Rendered images with source text

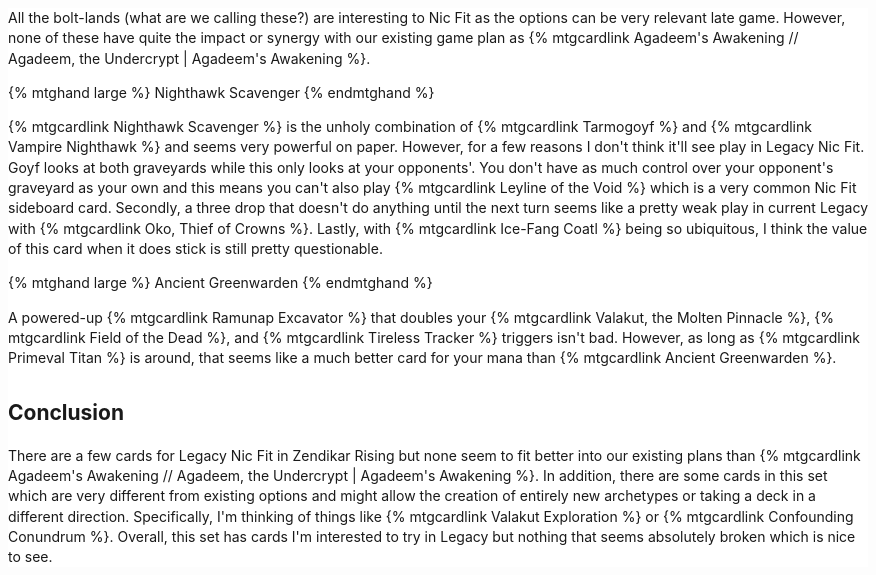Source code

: All the bolt-lands (what are we calling these?) are interesting to Nic Fit
as the options can be very relevant late game.
However, none of these have quite the impact or synergy with our existing game plan as {% mtgcardlink Agadeem's Awakening // Agadeem, the Undercrypt | Agadeem's Awakening %}.


{% mtghand large %}
Nighthawk Scavenger
{% endmtghand %}

{% mtgcardlink Nighthawk Scavenger %} is the unholy combination of {% mtgcardlink Tarmogoyf %} and {% mtgcardlink Vampire Nighthawk %}
and seems very powerful on paper. However, for a few reasons I don't think it'll see play in Legacy Nic Fit.
Goyf looks at both graveyards while this only looks at your opponents'.
You don't have as much control over your opponent's graveyard as your own and this means you can't also play {% mtgcardlink Leyline of the Void %}
which is a very common Nic Fit sideboard card.
Secondly, a three drop that doesn't do anything until the next turn seems like a pretty weak play in current Legacy with {% mtgcardlink Oko, Thief of Crowns %}.
Lastly, with {% mtgcardlink Ice-Fang Coatl %} being so ubiquitous, I think the value of this card when it does stick is still pretty questionable.


{% mtghand large %}
Ancient Greenwarden
{% endmtghand %}

A powered-up {% mtgcardlink Ramunap Excavator %} that doubles your {% mtgcardlink Valakut, the Molten Pinnacle %}, {% mtgcardlink Field of the Dead %},
and {% mtgcardlink Tireless Tracker %} triggers isn't bad.
However, as long as {% mtgcardlink Primeval Titan %} is around, that seems like a much better card for your mana than {% mtgcardlink Ancient Greenwarden %}.


## Conclusion

There are a few cards for Legacy Nic Fit in Zendikar Rising
but none seem to fit better into our existing plans than {% mtgcardlink Agadeem's Awakening // Agadeem, the Undercrypt | Agadeem's Awakening %}.
In addition, there are some cards in this set which are very different from existing options
and might allow the creation of entirely new archetypes or taking a deck in a different direction.
Specifically, I'm thinking of things like {% mtgcardlink Valakut Exploration %} or {% mtgcardlink Confounding Conundrum %}.
Overall, this set has cards I'm interested to try in Legacy but nothing that seems absolutely broken which is nice to see.
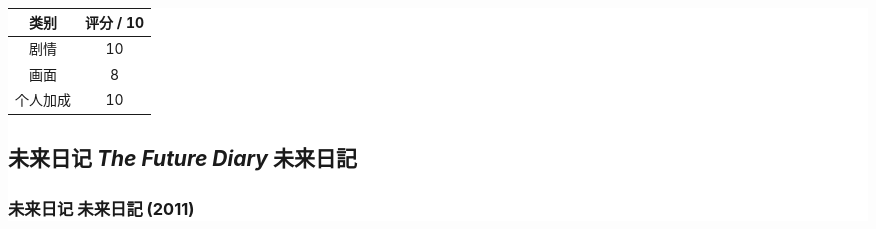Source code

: |   类别   | 评分 / 10 |
| :------: | :-------: |
|   剧情   |    10     |
|   画面   |     8     |
| 个人加成 |    10     |

## 未来日记 *The Future Diary* 未来日記

### 未来日记 未来日記 (2011)
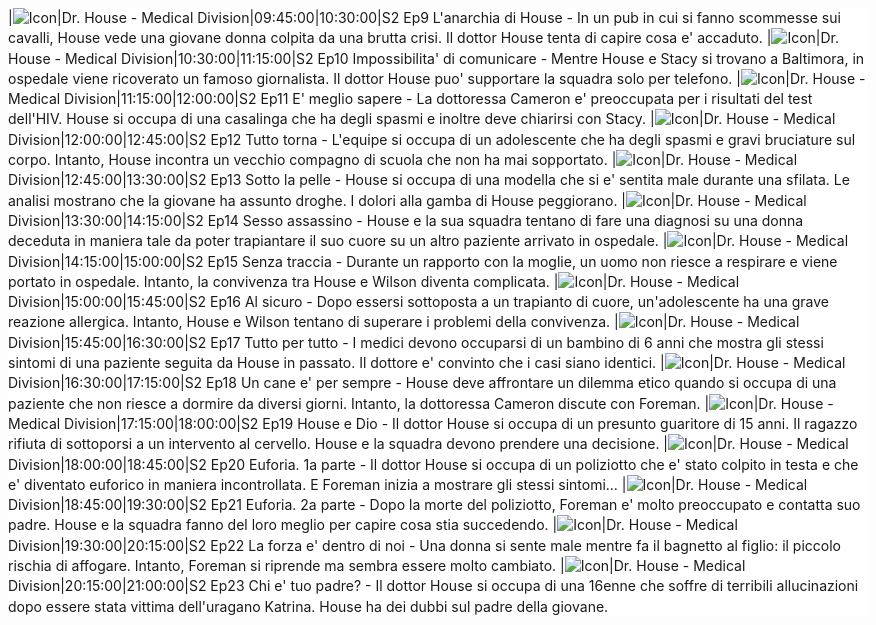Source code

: |![Icon](https://guidatv.sky.it/uuid/0fe6ce64-6f2e-4c12-8ac0-364411900077/cover?md5ChecksumParam=a596d9fbe924fc672be2f6a0e1ccabd5)|Dr. House - Medical Division|09:45:00|10:30:00|S2 Ep9 L&#039;anarchia di House - In un pub in cui si fanno scommesse sui cavalli, House vede una giovane donna colpita da una brutta crisi. Il dottor House tenta di capire cosa e&#039; accaduto.
|![Icon](https://guidatv.sky.it/uuid/5de2cd87-d324-4c0d-8e69-64a02774822f/cover?md5ChecksumParam=a596d9fbe924fc672be2f6a0e1ccabd5)|Dr. House - Medical Division|10:30:00|11:15:00|S2 Ep10 Impossibilita&#039; di comunicare - Mentre House e Stacy si trovano a Baltimora, in ospedale viene ricoverato un famoso giornalista. Il dottor House puo&#039; supportare la squadra solo per telefono.
|![Icon](https://guidatv.sky.it/uuid/394f24a6-1991-40c2-95b8-8437a63fbe1f/cover?md5ChecksumParam=a596d9fbe924fc672be2f6a0e1ccabd5)|Dr. House - Medical Division|11:15:00|12:00:00|S2 Ep11 E&#039; meglio sapere - La dottoressa Cameron e&#039; preoccupata per i risultati del test dell&#039;HIV. House si occupa di una casalinga che ha degli spasmi e inoltre deve chiarirsi con Stacy.
|![Icon](https://guidatv.sky.it/uuid/36ccec02-6801-4a05-b256-a5998062b733/cover?md5ChecksumParam=a596d9fbe924fc672be2f6a0e1ccabd5)|Dr. House - Medical Division|12:00:00|12:45:00|S2 Ep12 Tutto torna - L&#039;equipe si occupa di un adolescente che ha degli spasmi e gravi bruciature sul corpo. Intanto, House incontra un vecchio compagno di scuola che non ha mai sopportato.
|![Icon](https://guidatv.sky.it/uuid/e3b30ee9-b69e-4496-8dc5-04de0fe692c3/cover?md5ChecksumParam=a596d9fbe924fc672be2f6a0e1ccabd5)|Dr. House - Medical Division|12:45:00|13:30:00|S2 Ep13 Sotto la pelle - House si occupa di una modella che si e&#039; sentita male durante una sfilata. Le analisi mostrano che la giovane ha assunto droghe. I dolori alla gamba di House peggiorano.
|![Icon](https://guidatv.sky.it/uuid/c59d5d1c-69ef-40fc-8fee-a8522c9d9441/cover?md5ChecksumParam=a596d9fbe924fc672be2f6a0e1ccabd5)|Dr. House - Medical Division|13:30:00|14:15:00|S2 Ep14 Sesso assassino - House e la sua squadra tentano di fare una diagnosi su una donna deceduta in maniera tale da poter trapiantare il suo cuore su un altro paziente arrivato in ospedale.
|![Icon](https://guidatv.sky.it/uuid/8269bf4b-360c-463c-b828-e7616fa8e98f/cover?md5ChecksumParam=a596d9fbe924fc672be2f6a0e1ccabd5)|Dr. House - Medical Division|14:15:00|15:00:00|S2 Ep15 Senza traccia - Durante un rapporto con la moglie, un uomo non riesce a respirare e viene portato in ospedale. Intanto, la convivenza tra House e Wilson diventa complicata.
|![Icon](https://guidatv.sky.it/uuid/d5948f2e-61ce-40ca-87a4-b7efb528f90e/cover?md5ChecksumParam=a596d9fbe924fc672be2f6a0e1ccabd5)|Dr. House - Medical Division|15:00:00|15:45:00|S2 Ep16 Al sicuro - Dopo essersi sottoposta a un trapianto di cuore, un&#039;adolescente ha una grave reazione allergica. Intanto, House e Wilson tentano di superare i problemi della convivenza.
|![Icon](https://guidatv.sky.it/uuid/79e78b37-31ca-4305-a14e-e835a6b10da2/cover?md5ChecksumParam=a596d9fbe924fc672be2f6a0e1ccabd5)|Dr. House - Medical Division|15:45:00|16:30:00|S2 Ep17 Tutto per tutto - I medici devono occuparsi di un bambino di 6 anni che mostra gli stessi sintomi di una paziente seguita da House in passato. Il dottore e&#039; convinto che i casi siano identici.
|![Icon](https://guidatv.sky.it/uuid/b26e9c08-f582-4cb5-bdc5-70ac2b54debb/cover?md5ChecksumParam=a596d9fbe924fc672be2f6a0e1ccabd5)|Dr. House - Medical Division|16:30:00|17:15:00|S2 Ep18 Un cane e&#039; per sempre - House deve affrontare un dilemma etico quando si occupa di una paziente che non riesce a dormire da diversi giorni. Intanto, la dottoressa Cameron discute con Foreman.
|![Icon](https://guidatv.sky.it/uuid/797bd173-0444-4a0b-90a5-e91df10a691b/cover?md5ChecksumParam=a596d9fbe924fc672be2f6a0e1ccabd5)|Dr. House - Medical Division|17:15:00|18:00:00|S2 Ep19 House e Dio - Il dottor House si occupa di un presunto guaritore di 15 anni. Il ragazzo rifiuta di sottoporsi a un intervento al cervello. House e la squadra devono prendere una decisione.
|![Icon](https://guidatv.sky.it/uuid/988eba23-1a84-4747-8b8e-4053c513ebfd/cover?md5ChecksumParam=a596d9fbe924fc672be2f6a0e1ccabd5)|Dr. House - Medical Division|18:00:00|18:45:00|S2 Ep20 Euforia. 1a parte - Il dottor House si occupa di un poliziotto che e&#039; stato colpito in testa e che e&#039; diventato euforico in maniera incontrollata. E Foreman inizia a mostrare gli stessi sintomi...
|![Icon](https://guidatv.sky.it/uuid/6a033dad-54fd-4229-b462-e6ce2f33a82c/cover?md5ChecksumParam=a596d9fbe924fc672be2f6a0e1ccabd5)|Dr. House - Medical Division|18:45:00|19:30:00|S2 Ep21 Euforia. 2a parte - Dopo la morte del poliziotto, Foreman e&#039; molto preoccupato e contatta suo padre. House e la squadra fanno del loro meglio per capire cosa stia succedendo.
|![Icon](https://guidatv.sky.it/uuid/a0fe0a23-22d4-4381-9e30-68189b3352fb/cover?md5ChecksumParam=a596d9fbe924fc672be2f6a0e1ccabd5)|Dr. House - Medical Division|19:30:00|20:15:00|S2 Ep22 La forza e&#039; dentro di noi - Una donna si sente male mentre fa il bagnetto al figlio: il piccolo rischia di affogare. Intanto, Foreman si riprende ma sembra essere molto cambiato.
|![Icon](https://guidatv.sky.it/uuid/6b60d857-dde6-41f8-830f-c77de2c4ff5e/cover?md5ChecksumParam=a596d9fbe924fc672be2f6a0e1ccabd5)|Dr. House - Medical Division|20:15:00|21:00:00|S2 Ep23 Chi e&#039; tuo padre? - Il dottor House si occupa di una 16enne che soffre di terribili allucinazioni dopo essere stata vittima dell&#039;uragano Katrina. House ha dei dubbi sul padre della giovane.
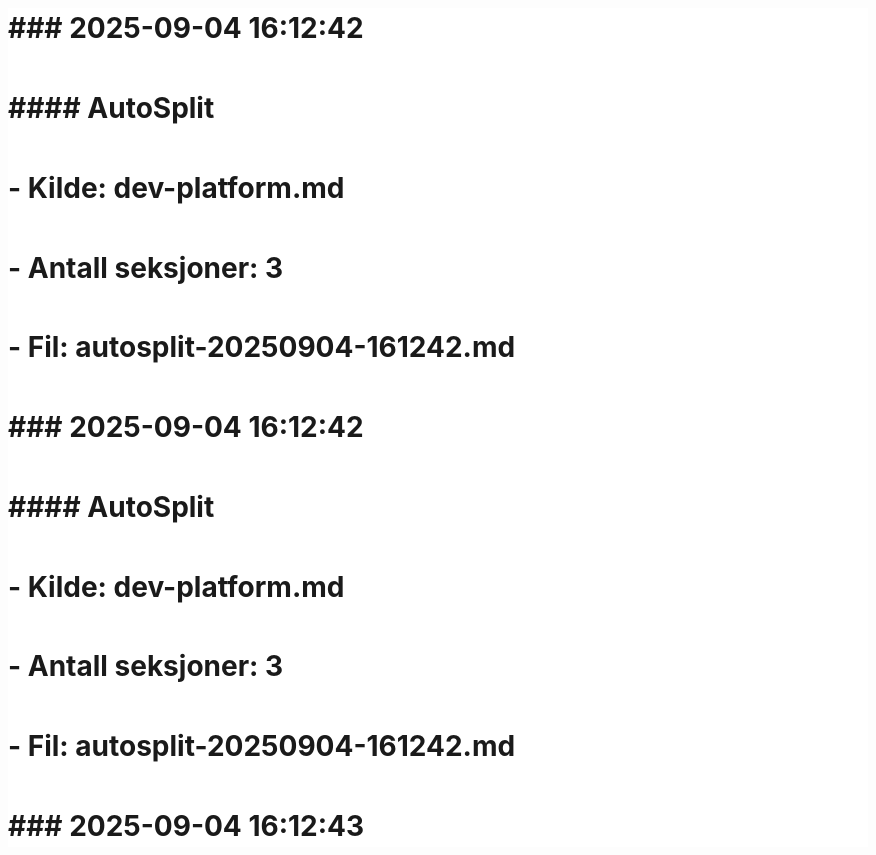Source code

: #

#

#

#

# \### 2025-09-04 16:12:42

# \#### AutoSplit

# \- Kilde: dev-platform.md

# \- Antall seksjoner: 3

# \- Fil: autosplit-20250904-161242.md

#

#

#

#

# \### 2025-09-04 16:12:42

# \#### AutoSplit

# \- Kilde: dev-platform.md

# \- Antall seksjoner: 3

# \- Fil: autosplit-20250904-161242.md

#

#

#

#

# \### 2025-09-04 16:12:43
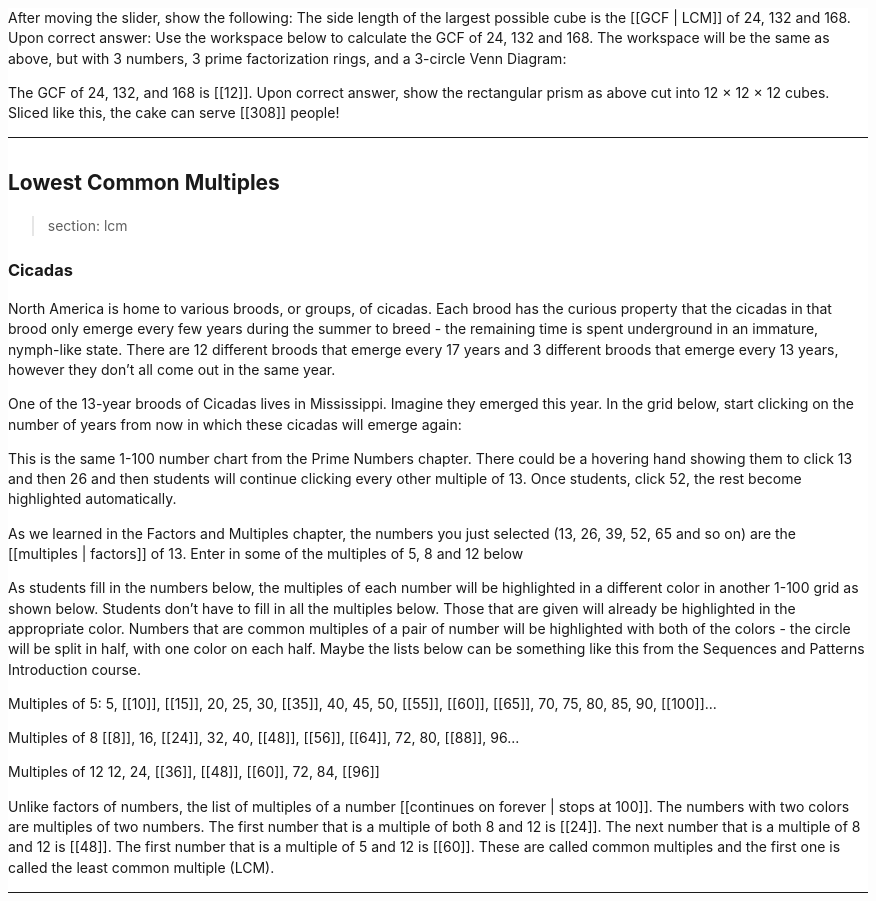 After moving the slider, show the following:
The side length of the largest possible cube is the [[GCF | LCM]] of 24, 132 and 168.
Upon correct answer:
Use the workspace below to calculate the GCF of 24, 132 and 168. The workspace will be the same as above, but with 3 numbers, 3 prime factorization rings, and a 3-circle Venn Diagram:

The GCF of 24, 132, and 168 is [[12]]. Upon correct answer, show the rectangular prism as above cut into 12 × 12 × 12 cubes. Sliced like this, the cake can serve [[308]] people!



----------------------------------------------------------------------------------------------------



## Lowest Common Multiples

> section: lcm

### Cicadas

North America is home to various broods, or groups, of cicadas. Each brood has the curious property that the cicadas in that brood only emerge every few years during the summer to breed - the remaining time is spent underground in an immature, nymph-like state. There are 12 different broods that emerge every 17 years and 3 different broods that emerge every 13 years, however they don’t all come out in the same year.

One of the 13-year broods of Cicadas lives in Mississippi. Imagine they emerged this year. In the grid below, start clicking on the number of years from now in which these cicadas will emerge again:

This is the same 1-100 number chart from the Prime Numbers chapter. There could be a hovering hand showing them to click 13 and then 26 and then students will continue clicking every other multiple of 13. Once students, click 52, the rest become highlighted automatically.

As we learned in the Factors and Multiples chapter, the numbers you just selected (13, 26, 39, 52, 65 and so on) are the [[multiples | factors]] of 13. Enter in some of the multiples of 5, 8 and 12 below

As students fill in the numbers below, the multiples of each number will be highlighted in a different color in another 1-100 grid as shown below. Students don’t have to fill in all the multiples below. Those that are given will already be highlighted in the appropriate color. Numbers that are common multiples of a pair of number will be highlighted with both of the colors - the circle will be split in half, with one color on each half. Maybe the lists below can be something like this from the Sequences and Patterns Introduction course.

Multiples of 5:
5, [[10]], [[15]], 20, 25, 30, [[35]], 40, 45, 50, [[55]], [[60]], [[65]], 70, 75, 80, 85, 90, [[100]]...

Multiples of 8
[[8]], 16, [[24]], 32, 40, [[48]], [[56]], [[64]], 72, 80, [[88]], 96...

Multiples of 12
12, 24, [[36]], [[48]], [[60]], 72, 84, [[96]]

Unlike factors of numbers, the list of multiples of a number [[continues on forever | stops at 100]]. The numbers with two colors are multiples of two numbers. The first number that is a multiple of both 8 and 12 is [[24]]. The next number that is a multiple of 8 and 12 is [[48]]. The first number that is a multiple of 5 and 12 is [[60]]. These are called common multiples and the first one is called the least common multiple (LCM).

---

● WORK REQUIRED: Swap "pretty" for "rather" everywhere in the records from the line containing "mtgcardlink Nighthawk Scavenger" down to the line containing "## Conclusion", leaving everything else unchanged. Return only those lines.

● REPLY:
{% mtgcardlink Nighthawk Scavenger %} is the unholy combination of {% mtgcardlink Tarmogoyf %} and {% mtgcardlink Vampire Nighthawk %}
and seems very powerful on paper. However, for a few reasons I don't think it'll see play in Legacy Nic Fit.
Goyf looks at both graveyards while this only looks at your opponents'.
You don't have as much control over your opponent's graveyard as your own and this means you can't also play {% mtgcardlink Leyline of the Void %}
which is a very common Nic Fit sideboard card.
Secondly, a three drop that doesn't do anything until the next turn seems like a rather weak play in current Legacy with {% mtgcardlink Oko, Thief of Crowns %}.
Lastly, with {% mtgcardlink Ice-Fang Coatl %} being so ubiquitous, I think the value of this card when it does stick is still rather questionable.


{% mtghand large %}
Ancient Greenwarden
{% endmtghand %}

A powered-up {% mtgcardlink Ramunap Excavator %} that doubles your {% mtgcardlink Valakut, the Molten Pinnacle %}, {% mtgcardlink Field of the Dead %},
and {% mtgcardlink Tireless Tracker %} triggers isn't bad.
However, as long as {% mtgcardlink Primeval Titan %} is around, that seems like a much better card for your mana than {% mtgcardlink Ancient Greenwarden %}.


## Conclusion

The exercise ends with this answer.